TASK INSTRUCTIONS: Among the entries below, how many lines hold "Сухарь"? Only the number is wanted.

INPUT RECORDS:
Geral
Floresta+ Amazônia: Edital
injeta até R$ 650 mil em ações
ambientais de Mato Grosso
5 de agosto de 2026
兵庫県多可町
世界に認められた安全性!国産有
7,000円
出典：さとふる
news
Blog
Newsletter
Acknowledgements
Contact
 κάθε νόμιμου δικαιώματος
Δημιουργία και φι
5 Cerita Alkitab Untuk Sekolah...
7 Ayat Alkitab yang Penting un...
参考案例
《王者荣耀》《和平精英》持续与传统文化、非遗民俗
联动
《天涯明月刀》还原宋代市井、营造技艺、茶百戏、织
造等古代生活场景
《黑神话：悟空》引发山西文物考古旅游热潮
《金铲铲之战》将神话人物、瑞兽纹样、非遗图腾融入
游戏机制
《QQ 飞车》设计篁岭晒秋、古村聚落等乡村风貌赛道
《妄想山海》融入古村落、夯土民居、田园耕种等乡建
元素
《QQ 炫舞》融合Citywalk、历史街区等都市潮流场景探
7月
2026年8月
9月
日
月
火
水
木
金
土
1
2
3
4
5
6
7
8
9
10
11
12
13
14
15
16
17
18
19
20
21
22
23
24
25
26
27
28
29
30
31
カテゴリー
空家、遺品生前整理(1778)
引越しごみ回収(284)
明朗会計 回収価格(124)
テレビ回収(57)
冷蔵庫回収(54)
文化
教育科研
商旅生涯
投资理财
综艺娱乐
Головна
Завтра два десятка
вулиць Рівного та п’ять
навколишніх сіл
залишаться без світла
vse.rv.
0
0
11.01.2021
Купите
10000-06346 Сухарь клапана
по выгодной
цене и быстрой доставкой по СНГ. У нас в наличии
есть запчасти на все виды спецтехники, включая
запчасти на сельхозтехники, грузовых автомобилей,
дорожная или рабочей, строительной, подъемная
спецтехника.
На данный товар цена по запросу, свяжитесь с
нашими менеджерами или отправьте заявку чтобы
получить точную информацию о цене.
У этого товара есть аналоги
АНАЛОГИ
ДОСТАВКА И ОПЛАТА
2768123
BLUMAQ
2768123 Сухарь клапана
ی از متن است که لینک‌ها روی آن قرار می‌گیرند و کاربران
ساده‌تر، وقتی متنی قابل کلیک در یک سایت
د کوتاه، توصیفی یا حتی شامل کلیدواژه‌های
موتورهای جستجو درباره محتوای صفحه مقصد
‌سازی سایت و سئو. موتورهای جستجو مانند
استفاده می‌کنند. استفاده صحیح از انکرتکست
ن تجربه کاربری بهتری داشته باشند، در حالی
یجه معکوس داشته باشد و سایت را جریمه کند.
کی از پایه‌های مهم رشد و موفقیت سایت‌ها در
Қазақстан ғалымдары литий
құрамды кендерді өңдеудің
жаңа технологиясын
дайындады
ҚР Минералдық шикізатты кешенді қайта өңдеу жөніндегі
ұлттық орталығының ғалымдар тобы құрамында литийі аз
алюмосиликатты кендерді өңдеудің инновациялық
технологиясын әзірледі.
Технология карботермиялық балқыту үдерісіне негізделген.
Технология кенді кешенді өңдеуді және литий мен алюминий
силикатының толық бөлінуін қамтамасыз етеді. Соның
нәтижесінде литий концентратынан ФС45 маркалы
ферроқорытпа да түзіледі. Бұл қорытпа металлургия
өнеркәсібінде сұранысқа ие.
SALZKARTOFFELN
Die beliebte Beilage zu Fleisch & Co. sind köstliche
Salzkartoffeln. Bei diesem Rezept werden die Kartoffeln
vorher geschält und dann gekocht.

EXERCISE RESULT: 2